▸ Assignment
The answer must be an exact copy of the records, with every picture left out.

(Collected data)

/---

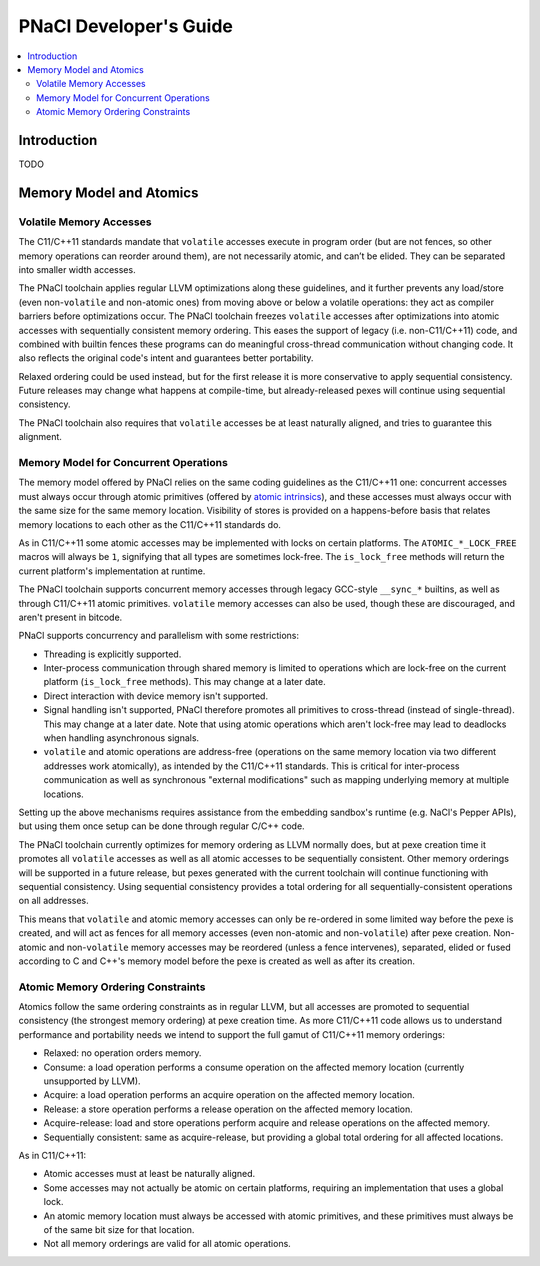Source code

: =======================
PNaCl Developer's Guide
=======================

.. contents::
   :local:
   :depth: 3

Introduction
============

TODO

Memory Model and Atomics
========================

Volatile Memory Accesses
------------------------

The C11/C++11 standards mandate that ``volatile`` accesses execute in program
order (but are not fences, so other memory operations can reorder around them),
are not necessarily atomic, and can’t be elided. They can be separated into
smaller width accesses.

The PNaCl toolchain applies regular LLVM optimizations along these guidelines,
and it further prevents any load/store (even non-``volatile`` and non-atomic
ones) from moving above or below a volatile operations: they act as compiler
barriers before optimizations occur. The PNaCl toolchain freezes ``volatile``
accesses after optimizations into atomic accesses with sequentially consistent
memory ordering. This eases the support of legacy (i.e. non-C11/C++11) code, and
combined with builtin fences these programs can do meaningful cross-thread
communication without changing code. It also reflects the original code's intent
and guarantees better portability.

Relaxed ordering could be used instead, but for the first release it is more
conservative to apply sequential consistency. Future releases may change what
happens at compile-time, but already-released pexes will continue using
sequential consistency.

The PNaCl toolchain also requires that ``volatile`` accesses be at least
naturally aligned, and tries to guarantee this alignment.

Memory Model for Concurrent Operations
--------------------------------------

The memory model offered by PNaCl relies on the same coding guidelines as the
C11/C++11 one: concurrent accesses must always occur through atomic primitives
(offered by `atomic intrinsics <PNaClLangRef.html#atomicintrinsics>`_), and
these accesses must always occur with the same size for the same memory
location. Visibility of stores is provided on a happens-before basis that
relates memory locations to each other as the C11/C++11 standards do.

As in C11/C++11 some atomic accesses may be implemented with locks on certain
platforms. The ``ATOMIC_*_LOCK_FREE`` macros will always be ``1``, signifying
that all types are sometimes lock-free. The ``is_lock_free`` methods will return
the current platform's implementation at runtime.

The PNaCl toolchain supports concurrent memory accesses through legacy GCC-style
``__sync_*`` builtins, as well as through C11/C++11 atomic primitives.
``volatile`` memory accesses can also be used, though these are discouraged, and
aren't present in bitcode.

PNaCl supports concurrency and parallelism with some restrictions:

* Threading is explicitly supported.

* Inter-process communication through shared memory is limited to operations
  which are lock-free on the current platform (``is_lock_free`` methods). This
  may change at a later date.

* Direct interaction with device memory isn't supported.

* Signal handling isn't supported, PNaCl therefore promotes all primitives to
  cross-thread (instead of single-thread). This may change at a later date. Note
  that using atomic operations which aren't lock-free may lead to deadlocks when
  handling asynchronous signals.
  
* ``volatile`` and atomic operations are address-free (operations on the same
  memory location via two different addresses work atomically), as intended by
  the C11/C++11 standards. This is critical for inter-process communication as
  well as synchronous "external modifications" such as mapping underlying memory
  at multiple locations.

Setting up the above mechanisms requires assistance from the embedding sandbox's
runtime (e.g. NaCl's Pepper APIs), but using them once setup can be done through
regular C/C++ code.

The PNaCl toolchain currently optimizes for memory ordering as LLVM normally
does, but at pexe creation time it promotes all ``volatile`` accesses as well as
all atomic accesses to be sequentially consistent. Other memory orderings will
be supported in a future release, but pexes generated with the current toolchain
will continue functioning with sequential consistency. Using sequential
consistency provides a total ordering for all sequentially-consistent operations
on all addresses.

This means that ``volatile`` and atomic memory accesses can only be re-ordered
in some limited way before the pexe is created, and will act as fences for all
memory accesses (even non-atomic and non-``volatile``) after pexe creation.
Non-atomic and non-``volatile`` memory accesses may be reordered (unless a fence
intervenes), separated, elided or fused according to C and C++'s memory model
before the pexe is created as well as after its creation.

Atomic Memory Ordering Constraints
----------------------------------

Atomics follow the same ordering constraints as in regular LLVM, but
all accesses are promoted to sequential consistency (the strongest
memory ordering) at pexe creation time. As more C11/C++11 code
allows us to understand performance and portability needs we intend
to support the full gamut of C11/C++11 memory orderings:

- Relaxed: no operation orders memory.
- Consume: a load operation performs a consume operation on the affected memory
  location (currently unsupported by LLVM).
- Acquire: a load operation performs an acquire operation on the affected memory
  location.
- Release: a store operation performs a release operation on the affected memory
  location.
- Acquire-release: load and store operations perform acquire and release
  operations on the affected memory.
- Sequentially consistent: same as acquire-release, but providing a global total
  ordering for all affected locations.

As in C11/C++11:

- Atomic accesses must at least be naturally aligned.
- Some accesses may not actually be atomic on certain platforms, requiring an
  implementation that uses a global lock.
- An atomic memory location must always be accessed with atomic primitives, and
  these primitives must always be of the same bit size for that location.
- Not all memory orderings are valid for all atomic operations.

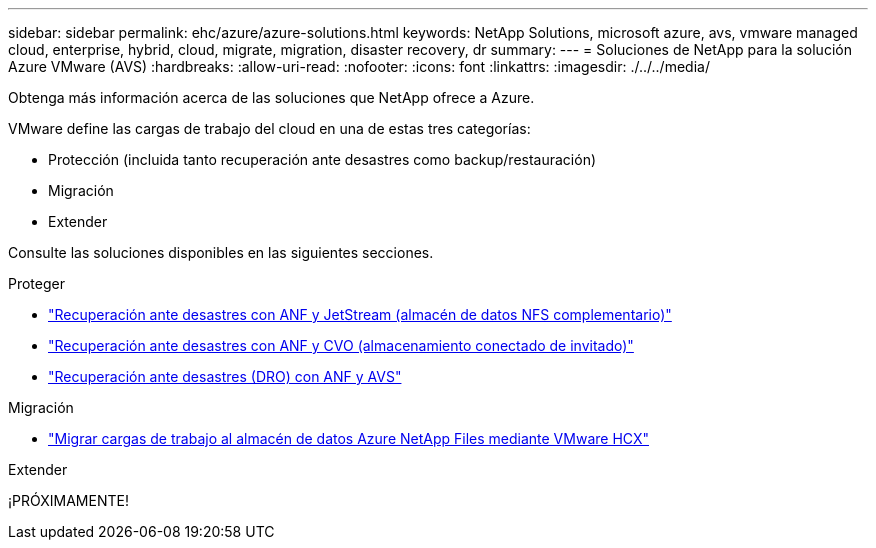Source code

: ---
sidebar: sidebar 
permalink: ehc/azure/azure-solutions.html 
keywords: NetApp Solutions, microsoft azure, avs, vmware managed cloud, enterprise, hybrid, cloud, migrate, migration, disaster recovery, dr 
summary:  
---
= Soluciones de NetApp para la solución Azure VMware (AVS)
:hardbreaks:
:allow-uri-read: 
:nofooter: 
:icons: font
:linkattrs: 
:imagesdir: ./../../media/


[role="lead"]
Obtenga más información acerca de las soluciones que NetApp ofrece a Azure.

VMware define las cargas de trabajo del cloud en una de estas tres categorías:

* Protección (incluida tanto recuperación ante desastres como backup/restauración)
* Migración
* Extender


Consulte las soluciones disponibles en las siguientes secciones.

[role="tabbed-block"]
====
.Proteger
--
* link:azure-native-dr-jetstream.html["Recuperación ante desastres con ANF y JetStream (almacén de datos NFS complementario)"]
* link:azure-guest-dr-cvo.html["Recuperación ante desastres con ANF y CVO (almacenamiento conectado de invitado)"]
* link:../dro/azure-dro-overview.html["Recuperación ante desastres (DRO) con ANF y AVS"]


--
.Migración
--
* link:azure-migrate-vmware-hcx.html["Migrar cargas de trabajo al almacén de datos Azure NetApp Files mediante VMware HCX"]


--
.Extender
--
¡PRÓXIMAMENTE!

--
====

\---

▸ Answer space
Source code

: =======================
PNaCl Developer's Guide
=======================

.. contents::
   :local:
   :depth: 3

Introduction
============

TODO

Memory Model and Atomics
========================

Volatile Memory Accesses
------------------------

The C11/C++11 standards mandate that ``volatile`` accesses execute in program
order (but are not fences, so other memory operations can reorder around them),
are not necessarily atomic, and can’t be elided. They can be separated into
smaller width accesses.

The PNaCl toolchain applies regular LLVM optimizations along these guidelines,
and it further prevents any load/store (even non-``volatile`` and non-atomic
ones) from moving above or below a volatile operations: they act as compiler
barriers before optimizations occur. The PNaCl toolchain freezes ``volatile``
accesses after optimizations into atomic accesses with sequentially consistent
memory ordering. This eases the support of legacy (i.e. non-C11/C++11) code, and
combined with builtin fences these programs can do meaningful cross-thread
communication without changing code. It also reflects the original code's intent
and guarantees better portability.

Relaxed ordering could be used instead, but for the first release it is more
conservative to apply sequential consistency. Future releases may change what
happens at compile-time, but already-released pexes will continue using
sequential consistency.

The PNaCl toolchain also requires that ``volatile`` accesses be at least
naturally aligned, and tries to guarantee this alignment.

Memory Model for Concurrent Operations
--------------------------------------

The memory model offered by PNaCl relies on the same coding guidelines as the
C11/C++11 one: concurrent accesses must always occur through atomic primitives
(offered by `atomic intrinsics <PNaClLangRef.html#atomicintrinsics>`_), and
these accesses must always occur with the same size for the same memory
location. Visibility of stores is provided on a happens-before basis that
relates memory locations to each other as the C11/C++11 standards do.

As in C11/C++11 some atomic accesses may be implemented with locks on certain
platforms. The ``ATOMIC_*_LOCK_FREE`` macros will always be ``1``, signifying
that all types are sometimes lock-free. The ``is_lock_free`` methods will return
the current platform's implementation at runtime.

The PNaCl toolchain supports concurrent memory accesses through legacy GCC-style
``__sync_*`` builtins, as well as through C11/C++11 atomic primitives.
``volatile`` memory accesses can also be used, though these are discouraged, and
aren't present in bitcode.

PNaCl supports concurrency and parallelism with some restrictions:

* Threading is explicitly supported.

* Inter-process communication through shared memory is limited to operations
  which are lock-free on the current platform (``is_lock_free`` methods). This
  may change at a later date.

* Direct interaction with device memory isn't supported.

* Signal handling isn't supported, PNaCl therefore promotes all primitives to
  cross-thread (instead of single-thread). This may change at a later date. Note
  that using atomic operations which aren't lock-free may lead to deadlocks when
  handling asynchronous signals.
  
* ``volatile`` and atomic operations are address-free (operations on the same
  memory location via two different addresses work atomically), as intended by
  the C11/C++11 standards. This is critical for inter-process communication as
  well as synchronous "external modifications" such as mapping underlying memory
  at multiple locations.

Setting up the above mechanisms requires assistance from the embedding sandbox's
runtime (e.g. NaCl's Pepper APIs), but using them once setup can be done through
regular C/C++ code.

The PNaCl toolchain currently optimizes for memory ordering as LLVM normally
does, but at pexe creation time it promotes all ``volatile`` accesses as well as
all atomic accesses to be sequentially consistent. Other memory orderings will
be supported in a future release, but pexes generated with the current toolchain
will continue functioning with sequential consistency. Using sequential
consistency provides a total ordering for all sequentially-consistent operations
on all addresses.

This means that ``volatile`` and atomic memory accesses can only be re-ordered
in some limited way before the pexe is created, and will act as fences for all
memory accesses (even non-atomic and non-``volatile``) after pexe creation.
Non-atomic and non-``volatile`` memory accesses may be reordered (unless a fence
intervenes), separated, elided or fused according to C and C++'s memory model
before the pexe is created as well as after its creation.

Atomic Memory Ordering Constraints
----------------------------------

Atomics follow the same ordering constraints as in regular LLVM, but
all accesses are promoted to sequential consistency (the strongest
memory ordering) at pexe creation time. As more C11/C++11 code
allows us to understand performance and portability needs we intend
to support the full gamut of C11/C++11 memory orderings:

- Relaxed: no operation orders memory.
- Consume: a load operation performs a consume operation on the affected memory
  location (currently unsupported by LLVM).
- Acquire: a load operation performs an acquire operation on the affected memory
  location.
- Release: a store operation performs a release operation on the affected memory
  location.
- Acquire-release: load and store operations perform acquire and release
  operations on the affected memory.
- Sequentially consistent: same as acquire-release, but providing a global total
  ordering for all affected locations.

As in C11/C++11:

- Atomic accesses must at least be naturally aligned.
- Some accesses may not actually be atomic on certain platforms, requiring an
  implementation that uses a global lock.
- An atomic memory location must always be accessed with atomic primitives, and
  these primitives must always be of the same bit size for that location.
- Not all memory orderings are valid for all atomic operations.

Source code

: ---
sidebar: sidebar 
permalink: ehc/azure/azure-solutions.html 
keywords: NetApp Solutions, microsoft azure, avs, vmware managed cloud, enterprise, hybrid, cloud, migrate, migration, disaster recovery, dr 
summary:  
---
= Soluciones de NetApp para la solución Azure VMware (AVS)
:hardbreaks:
:allow-uri-read: 
:nofooter: 
:icons: font
:linkattrs: 
:imagesdir: ./../../media/


[role="lead"]
Obtenga más información acerca de las soluciones que NetApp ofrece a Azure.

VMware define las cargas de trabajo del cloud en una de estas tres categorías:

* Protección (incluida tanto recuperación ante desastres como backup/restauración)
* Migración
* Extender


Consulte las soluciones disponibles en las siguientes secciones.

[role="tabbed-block"]
====
.Proteger
--
* link:azure-native-dr-jetstream.html["Recuperación ante desastres con ANF y JetStream (almacén de datos NFS complementario)"]
* link:azure-guest-dr-cvo.html["Recuperación ante desastres con ANF y CVO (almacenamiento conectado de invitado)"]
* link:../dro/azure-dro-overview.html["Recuperación ante desastres (DRO) con ANF y AVS"]


--
.Migración
--
* link:azure-migrate-vmware-hcx.html["Migrar cargas de trabajo al almacén de datos Azure NetApp Files mediante VMware HCX"]


--
.Extender
--
¡PRÓXIMAMENTE!

--
====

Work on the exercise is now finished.